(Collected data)
* * * * * * *
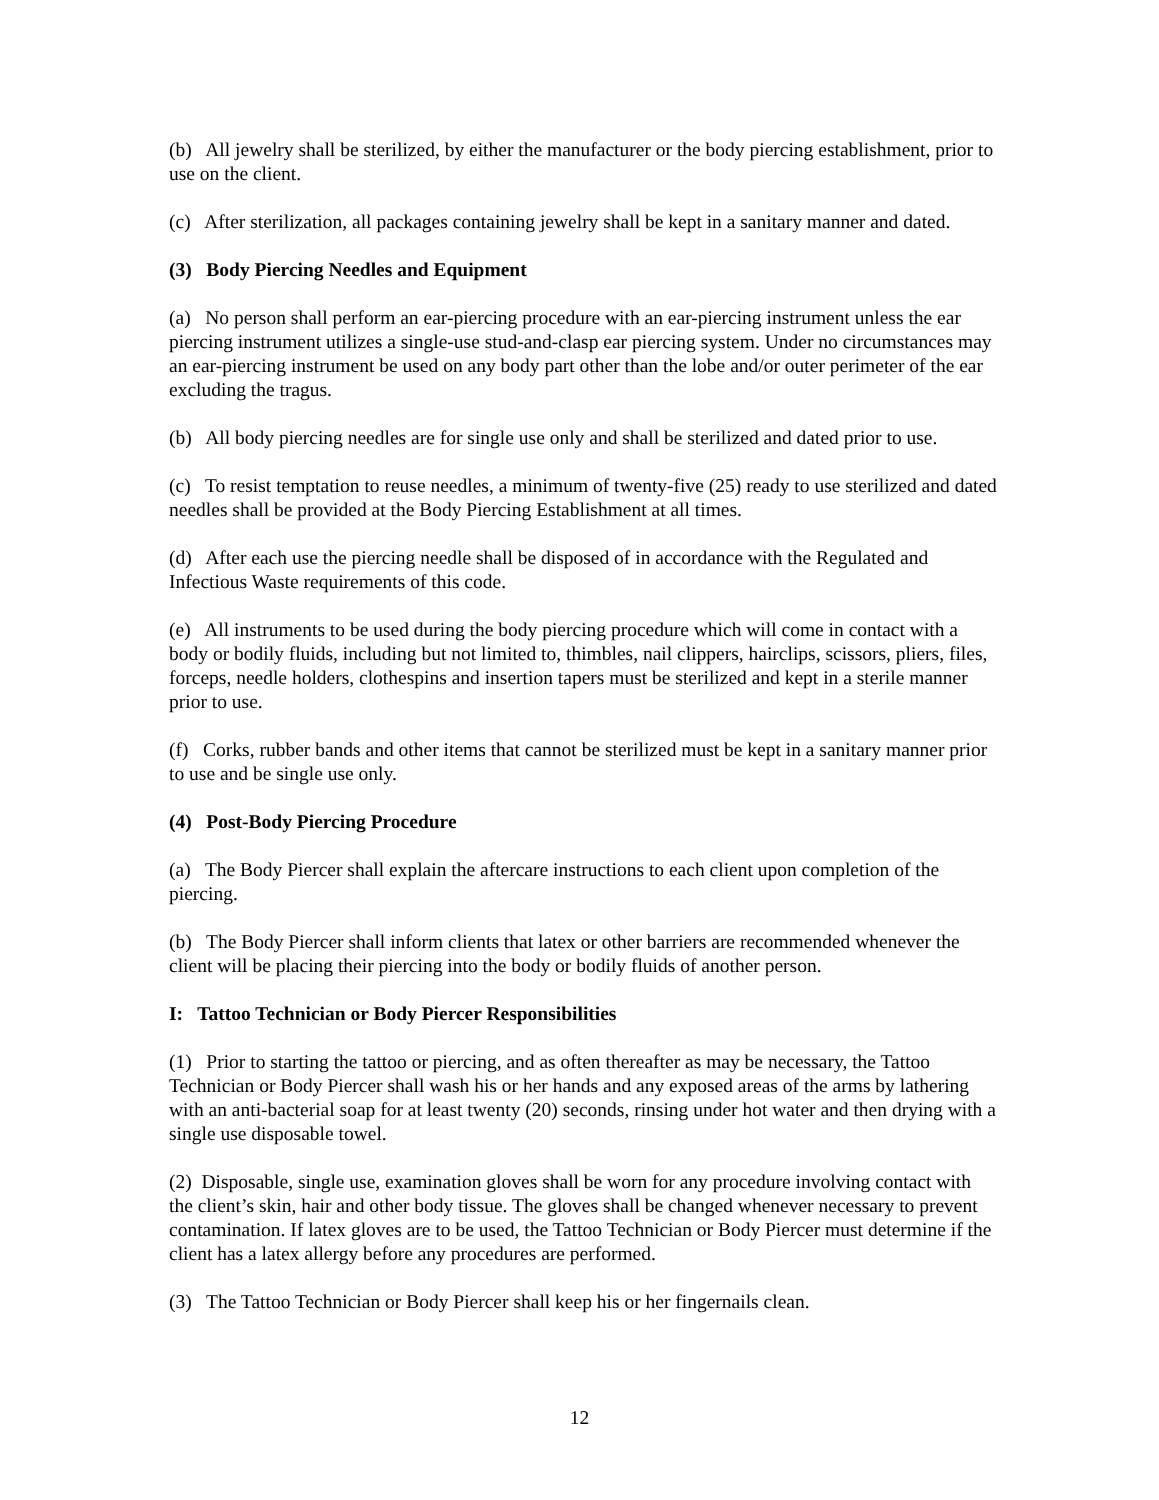(b) All jewelry shall be sterilized, by either the manufacturer or the body piercing establishment, prior to use on the client.
(c) After sterilization, all packages containing jewelry shall be kept in a sanitary manner and dated.
(3) Body Piercing Needles and Equipment
(a) No person shall perform an ear-piercing procedure with an ear-piercing instrument unless the ear piercing instrument utilizes a single-use stud-and-clasp ear piercing system. Under no circumstances may an ear-piercing instrument be used on any body part other than the lobe and/or outer perimeter of the ear excluding the tragus.
(b) All body piercing needles are for single use only and shall be sterilized and dated prior to use.
(c) To resist temptation to reuse needles, a minimum of twenty-five (25) ready to use sterilized and dated needles shall be provided at the Body Piercing Establishment at all times.
(d) After each use the piercing needle shall be disposed of in accordance with the Regulated and Infectious Waste requirements of this code.
(e) All instruments to be used during the body piercing procedure which will come in contact with a body or bodily fluids, including but not limited to, thimbles, nail clippers, hairclips, scissors, pliers, files, forceps, needle holders, clothespins and insertion tapers must be sterilized and kept in a sterile manner prior to use.
(f) Corks, rubber bands and other items that cannot be sterilized must be kept in a sanitary manner prior to use and be single use only.
(4) Post-Body Piercing Procedure
(a) The Body Piercer shall explain the aftercare instructions to each client upon completion of the piercing.
(b) The Body Piercer shall inform clients that latex or other barriers are recommended whenever the client will be placing their piercing into the body or bodily fluids of another person.
I: Tattoo Technician or Body Piercer Responsibilities
(1) Prior to starting the tattoo or piercing, and as often thereafter as may be necessary, the Tattoo Technician or Body Piercer shall wash his or her hands and any exposed areas of the arms by lathering with an anti-bacterial soap for at least twenty (20) seconds, rinsing under hot water and then drying with a single use disposable towel.
(2) Disposable, single use, examination gloves shall be worn for any procedure involving contact with the client’s skin, hair and other body tissue. The gloves shall be changed whenever necessary to prevent contamination. If latex gloves are to be used, the Tattoo Technician or Body Piercer must determine if the client has a latex allergy before any procedures are performed.
(3) The Tattoo Technician or Body Piercer shall keep his or her fingernails clean.
12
* * * * * * *
### [Task requirements]
Using the entries above, repeat only the lines from the one containing "(b) The Body" through the one containing "(2) Disposable, single", end lines included.

### [Finished task]
(b) The Body Piercer shall inform clients that latex or other barriers are recommended whenever the client will be placing their piercing into the body or bodily fluids of another person.
I: Tattoo Technician or Body Piercer Responsibilities
(1) Prior to starting the tattoo or piercing, and as often thereafter as may be necessary, the Tattoo Technician or Body Piercer shall wash his or her hands and any exposed areas of the arms by lathering with an anti-bacterial soap for at least twenty (20) seconds, rinsing under hot water and then drying with a single use disposable towel.
(2) Disposable, single use, examination gloves shall be worn for any procedure involving contact with the client’s skin, hair and other body tissue. The gloves shall be changed whenever necessary to prevent contamination. If latex gloves are to be used, the Tattoo Technician or Body Piercer must determine if the client has a latex allergy before any procedures are performed.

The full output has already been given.